I do not think the police could argue with anything there. It must also
“advance equality of opportunity between persons who share a relevant protected characteristic and persons who do not share it”.
That speaks to the point raised by the noble Baroness, Lady Thornton, about some of the very poor, racist behaviour we have seen from a few individuals. It must also
“foster good relations between persons who share a relevant protected characteristic and persons who do not share it … A person who is not a public authority but who exercises public functions must, in the exercise of those functions, have due regard to the matters mentioned in subsection (1)”.
I have quoted that very short section because the descriptions by some previous speakers in this short debate have made it sound like something completely different. I would be very worried if the police no longer had to follow the public sector equality duty as set out in the Equality Act. We can all argue about whether we do or do not like going on training days, or about a certain amount of money being well spent or not, but we really want to see discrimination eliminated, and that is particularly important in the police.

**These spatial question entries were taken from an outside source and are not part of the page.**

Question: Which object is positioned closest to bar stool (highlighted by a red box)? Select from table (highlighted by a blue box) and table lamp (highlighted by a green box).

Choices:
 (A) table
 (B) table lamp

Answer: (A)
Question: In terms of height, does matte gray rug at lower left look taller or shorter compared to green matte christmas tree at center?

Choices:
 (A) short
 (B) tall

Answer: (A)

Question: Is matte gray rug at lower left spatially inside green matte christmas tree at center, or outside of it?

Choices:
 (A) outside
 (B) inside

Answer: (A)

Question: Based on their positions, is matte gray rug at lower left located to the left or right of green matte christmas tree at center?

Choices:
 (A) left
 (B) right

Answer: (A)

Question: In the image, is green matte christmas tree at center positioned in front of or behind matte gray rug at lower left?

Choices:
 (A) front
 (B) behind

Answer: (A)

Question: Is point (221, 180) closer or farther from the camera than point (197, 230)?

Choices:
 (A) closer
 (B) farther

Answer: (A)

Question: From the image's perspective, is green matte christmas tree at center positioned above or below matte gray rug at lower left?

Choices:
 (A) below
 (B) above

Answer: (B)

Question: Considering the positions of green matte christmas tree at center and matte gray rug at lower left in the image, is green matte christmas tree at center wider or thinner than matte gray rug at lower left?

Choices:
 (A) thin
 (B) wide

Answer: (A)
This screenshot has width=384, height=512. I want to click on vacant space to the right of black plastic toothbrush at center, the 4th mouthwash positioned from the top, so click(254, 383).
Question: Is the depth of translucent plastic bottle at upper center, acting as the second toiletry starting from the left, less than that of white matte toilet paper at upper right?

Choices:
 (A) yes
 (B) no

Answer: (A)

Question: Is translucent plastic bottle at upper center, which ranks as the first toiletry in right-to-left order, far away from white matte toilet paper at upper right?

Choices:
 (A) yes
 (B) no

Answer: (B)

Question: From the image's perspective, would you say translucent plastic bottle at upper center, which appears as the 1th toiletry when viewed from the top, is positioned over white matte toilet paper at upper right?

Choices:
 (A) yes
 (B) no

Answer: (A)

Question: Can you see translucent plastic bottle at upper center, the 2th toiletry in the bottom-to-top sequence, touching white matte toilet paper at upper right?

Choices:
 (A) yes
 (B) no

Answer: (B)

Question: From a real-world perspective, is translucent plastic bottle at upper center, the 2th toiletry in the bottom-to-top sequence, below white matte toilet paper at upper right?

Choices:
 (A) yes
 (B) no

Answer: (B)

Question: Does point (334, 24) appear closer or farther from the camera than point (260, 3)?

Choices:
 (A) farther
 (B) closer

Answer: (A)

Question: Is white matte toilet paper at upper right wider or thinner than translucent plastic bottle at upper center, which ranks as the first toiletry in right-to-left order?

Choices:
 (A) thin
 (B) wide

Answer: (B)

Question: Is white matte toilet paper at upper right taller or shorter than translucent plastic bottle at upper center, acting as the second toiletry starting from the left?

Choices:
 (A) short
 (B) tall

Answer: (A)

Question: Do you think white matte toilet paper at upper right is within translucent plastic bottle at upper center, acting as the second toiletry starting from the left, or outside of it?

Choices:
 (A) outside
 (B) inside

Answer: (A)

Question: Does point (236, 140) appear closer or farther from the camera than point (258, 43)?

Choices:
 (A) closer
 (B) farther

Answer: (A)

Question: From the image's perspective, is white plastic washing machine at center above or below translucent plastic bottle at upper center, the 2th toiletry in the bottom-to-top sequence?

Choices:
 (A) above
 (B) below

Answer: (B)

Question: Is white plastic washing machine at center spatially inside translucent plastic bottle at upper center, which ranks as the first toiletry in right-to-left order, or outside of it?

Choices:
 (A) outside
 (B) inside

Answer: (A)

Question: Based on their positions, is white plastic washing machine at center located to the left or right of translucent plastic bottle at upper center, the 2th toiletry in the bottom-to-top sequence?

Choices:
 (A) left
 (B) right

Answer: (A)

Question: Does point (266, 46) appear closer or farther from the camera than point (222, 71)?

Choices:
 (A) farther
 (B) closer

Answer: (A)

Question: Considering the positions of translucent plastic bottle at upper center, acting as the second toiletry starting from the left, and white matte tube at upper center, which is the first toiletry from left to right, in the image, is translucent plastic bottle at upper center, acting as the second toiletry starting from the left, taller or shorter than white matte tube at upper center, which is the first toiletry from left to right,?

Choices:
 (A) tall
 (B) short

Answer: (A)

The noble Baroness, Lady Cash, said on the last group that we all need common sense and practicality. The PSED is the tool that does that, and I am grateful to the noble Lord, Lord Davies of Gower, for outlining the detail. He is right that the police should follow the law; the point is that the PSED and the impact assessments also fit within that. Getting rid of the PSED would mean that unlawful discrimination might well be missed, and that would be dreadful. He also said that it is not down to the police to deliver equality. I think the Equality Act differs on that and, given the work the police do, we would be pretty horrified if they suddenly said they did not have to deliver equality.
One of the ways that racism can be eliminated from the police is by ensuring compliance with the PSED. It is not the PSED itself at fault, but what is going on inside police authorities. That is why, for the third group today, we are talking about the importance of the White Paper on policing that has just been published, which will change the culture and ensure that that stops. We on these Benches believe that the PSED is a vital tool for the police to deliver that.